SEÇÕES

Lei permite divulgação dos rostos de criminosos em lojas: “Sem moleza para bandido”

O projeto batizado de 'Lei Luciano Hang' foi aprovado na Câmara Federal e agora segue para apreciação do Senado.

Havan expôs rostos de pessoas que cometeram furtos e arrombamentos em suas lojas. | Foto: Reprodução
Siga-nos no

A Câmara dos Deputados aprovou, nesta semana, o chamado “Projeto de Lei Luciano Hang”, proposta que autoriza a divulgação de imagens de pessoas flagradas cometendo crimes em estabelecimentos comerciais. O texto ainda seguirá para análise no Senado antes de entrar em vigor.

A iniciativa é de autoria da deputada Bia Kicis (PL-DF) e propõe alterações na Lei Geral de Proteção de Dados (LGPD), criando exceções para o uso e compartilhamento de dados pessoais em situações de flagrante delito.

REGRAS PARA DIVULGAÇÃO

De acordo com o projeto, a exposição das imagens não será irrestrita. A medida prevê critérios como finalidade legítima, proteção de terceiros e respeito aos princípios de necessidade e proporcionalidade.

O objetivo é permitir que comerciantes possam agir diante de crimes recorrentes, sem ferir totalmente as normas de proteção de dados.

DEFESA DA PROPOSTA

O deputado Luiz Fernando Vampiro (MDB-SC) classificou a aprovação como um avanço no combate à criminalidade no comércio.

É criminoso e precisa ser efetivamente publicitado todo o ato delinquente em estabelecimento comercial”, afirmou.

AUMENTO DE FURTOS

A proposta ganhou força após o crescimento de ocorrências em redes varejistas, como a Havan, pertencente ao empresário Luciano Hang.

Segundo dados apresentados pela empresa, houve aumento significativo de furtos, arrombamentos e atos de vandalismo nos últimos meses.

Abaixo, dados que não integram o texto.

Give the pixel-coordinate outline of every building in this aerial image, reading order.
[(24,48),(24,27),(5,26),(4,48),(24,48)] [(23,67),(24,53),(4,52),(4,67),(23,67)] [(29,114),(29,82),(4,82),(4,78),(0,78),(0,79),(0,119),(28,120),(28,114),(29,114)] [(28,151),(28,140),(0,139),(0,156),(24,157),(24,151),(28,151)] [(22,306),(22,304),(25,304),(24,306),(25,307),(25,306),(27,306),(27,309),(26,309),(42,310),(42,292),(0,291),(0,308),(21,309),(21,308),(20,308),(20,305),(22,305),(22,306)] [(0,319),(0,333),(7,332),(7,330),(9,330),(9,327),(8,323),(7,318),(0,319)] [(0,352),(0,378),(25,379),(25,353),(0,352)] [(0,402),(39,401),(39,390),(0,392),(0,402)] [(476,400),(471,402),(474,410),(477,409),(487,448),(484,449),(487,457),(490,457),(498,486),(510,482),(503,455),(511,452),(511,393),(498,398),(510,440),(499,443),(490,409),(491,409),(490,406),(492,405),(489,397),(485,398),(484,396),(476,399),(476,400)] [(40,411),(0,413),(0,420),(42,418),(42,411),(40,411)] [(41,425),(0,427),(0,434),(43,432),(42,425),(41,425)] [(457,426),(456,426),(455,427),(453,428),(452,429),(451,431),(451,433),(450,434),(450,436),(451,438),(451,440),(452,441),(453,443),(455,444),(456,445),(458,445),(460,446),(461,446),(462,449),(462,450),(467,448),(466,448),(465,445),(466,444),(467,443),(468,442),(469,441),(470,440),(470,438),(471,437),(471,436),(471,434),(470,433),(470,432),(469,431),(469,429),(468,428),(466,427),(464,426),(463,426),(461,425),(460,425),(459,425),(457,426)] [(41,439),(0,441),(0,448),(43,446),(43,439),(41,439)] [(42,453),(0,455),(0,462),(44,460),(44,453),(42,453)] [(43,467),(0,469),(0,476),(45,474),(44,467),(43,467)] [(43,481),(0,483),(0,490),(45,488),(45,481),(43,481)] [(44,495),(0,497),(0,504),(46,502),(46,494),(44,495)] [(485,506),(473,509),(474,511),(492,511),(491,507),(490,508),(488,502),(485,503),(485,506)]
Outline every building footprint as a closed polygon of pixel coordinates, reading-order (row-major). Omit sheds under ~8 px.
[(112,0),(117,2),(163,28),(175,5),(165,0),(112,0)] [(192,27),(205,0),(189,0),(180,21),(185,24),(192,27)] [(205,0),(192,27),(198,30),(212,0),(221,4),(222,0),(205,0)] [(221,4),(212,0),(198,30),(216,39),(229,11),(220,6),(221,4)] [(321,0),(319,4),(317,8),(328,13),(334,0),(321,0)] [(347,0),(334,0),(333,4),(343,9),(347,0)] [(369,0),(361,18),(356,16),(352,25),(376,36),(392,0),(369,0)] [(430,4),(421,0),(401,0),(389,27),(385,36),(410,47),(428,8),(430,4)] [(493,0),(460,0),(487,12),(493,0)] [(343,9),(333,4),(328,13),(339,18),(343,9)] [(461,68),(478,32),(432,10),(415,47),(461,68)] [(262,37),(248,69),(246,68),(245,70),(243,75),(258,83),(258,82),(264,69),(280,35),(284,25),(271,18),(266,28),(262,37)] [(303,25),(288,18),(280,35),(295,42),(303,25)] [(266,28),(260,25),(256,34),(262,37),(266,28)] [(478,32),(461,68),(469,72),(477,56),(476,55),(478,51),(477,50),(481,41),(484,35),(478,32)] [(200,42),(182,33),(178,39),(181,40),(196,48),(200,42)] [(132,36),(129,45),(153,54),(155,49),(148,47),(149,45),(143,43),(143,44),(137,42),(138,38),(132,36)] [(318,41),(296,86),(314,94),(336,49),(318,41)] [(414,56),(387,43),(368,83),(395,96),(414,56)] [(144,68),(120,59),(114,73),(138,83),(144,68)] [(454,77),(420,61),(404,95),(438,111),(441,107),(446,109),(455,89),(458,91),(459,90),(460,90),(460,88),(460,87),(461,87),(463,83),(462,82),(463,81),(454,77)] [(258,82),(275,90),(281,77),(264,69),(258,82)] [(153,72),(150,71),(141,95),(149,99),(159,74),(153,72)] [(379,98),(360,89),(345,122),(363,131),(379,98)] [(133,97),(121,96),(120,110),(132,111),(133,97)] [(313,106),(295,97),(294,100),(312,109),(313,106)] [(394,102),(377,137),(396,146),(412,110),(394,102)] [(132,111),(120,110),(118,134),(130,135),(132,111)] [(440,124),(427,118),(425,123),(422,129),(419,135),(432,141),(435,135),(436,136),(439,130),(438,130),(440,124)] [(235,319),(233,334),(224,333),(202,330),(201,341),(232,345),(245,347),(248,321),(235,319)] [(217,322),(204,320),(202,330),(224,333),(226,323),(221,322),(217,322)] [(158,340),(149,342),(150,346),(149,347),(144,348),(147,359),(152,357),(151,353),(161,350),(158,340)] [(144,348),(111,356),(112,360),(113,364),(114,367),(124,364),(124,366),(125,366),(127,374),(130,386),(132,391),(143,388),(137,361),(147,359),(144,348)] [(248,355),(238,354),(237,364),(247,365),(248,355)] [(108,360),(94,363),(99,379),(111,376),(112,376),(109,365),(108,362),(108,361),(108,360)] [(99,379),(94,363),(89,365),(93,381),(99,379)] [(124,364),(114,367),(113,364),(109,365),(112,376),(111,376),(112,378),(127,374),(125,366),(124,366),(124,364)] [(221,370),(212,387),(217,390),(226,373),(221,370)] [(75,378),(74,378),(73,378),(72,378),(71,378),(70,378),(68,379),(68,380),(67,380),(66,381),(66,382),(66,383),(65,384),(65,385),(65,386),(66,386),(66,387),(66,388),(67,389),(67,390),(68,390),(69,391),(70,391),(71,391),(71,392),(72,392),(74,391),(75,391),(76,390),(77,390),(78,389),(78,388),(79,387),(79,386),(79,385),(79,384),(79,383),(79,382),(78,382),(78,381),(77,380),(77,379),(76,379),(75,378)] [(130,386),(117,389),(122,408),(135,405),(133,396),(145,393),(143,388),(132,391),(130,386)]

Apenas em setembro do ano passado, foram registradas 64 ocorrências — quase metade de todos os casos contabilizados ao longo de 2025.

EXPOSIÇÃO COMO DISSUASÃO

De acordo com Luciano Hang, o crescimento dos crimes está relacionado à retirada de vídeos que exibiam suspeitos em ação, conhecidos como “amostradinhos”.

Percebemos que os criminosos não têm medo da justiça ou da polícia, mas sentem vergonha de serem reconhecidos por familiares, amigos, vizinhos ou até por outras vítimas. Quando expostos, pensam duas vezes antes de agir”, declarou.

Diante do cenário, o empresário voltou a divulgar registros, desta vez com os rostos borrados, como forma de chamar atenção para o problema e pressionar por mudanças legais.

COBRANÇA POR MEDIDAS MAIS DURAS

Hang também defendeu o endurecimento das leis e o uso de tecnologia como ferramentas de combate à criminalidade.

Não podemos permitir que a criminalidade avance sem controle. É preciso endurecer as leis e investir em tecnologia para proteger a população e garantir um Brasil seguro”, destacou.

Em outro trecho, reforçou o monitoramento interno da rede: “Não damos moleza aos bandidos. Todas são cadastradas em nosso banco de dados e, em qualquer uma das lojas que entrarem, nosso monitoramento é imediatamente alertado”.

PRÓXIMOS PASSOS

Com a aprovação na Câmara, o projeto segue agora para o Senado Federal. Caso seja aprovado sem alterações, poderá representar uma mudança significativa na forma como empresas lidam com crimes dentro de seus estabelecimentos, equilibrando segurança e proteção de dados.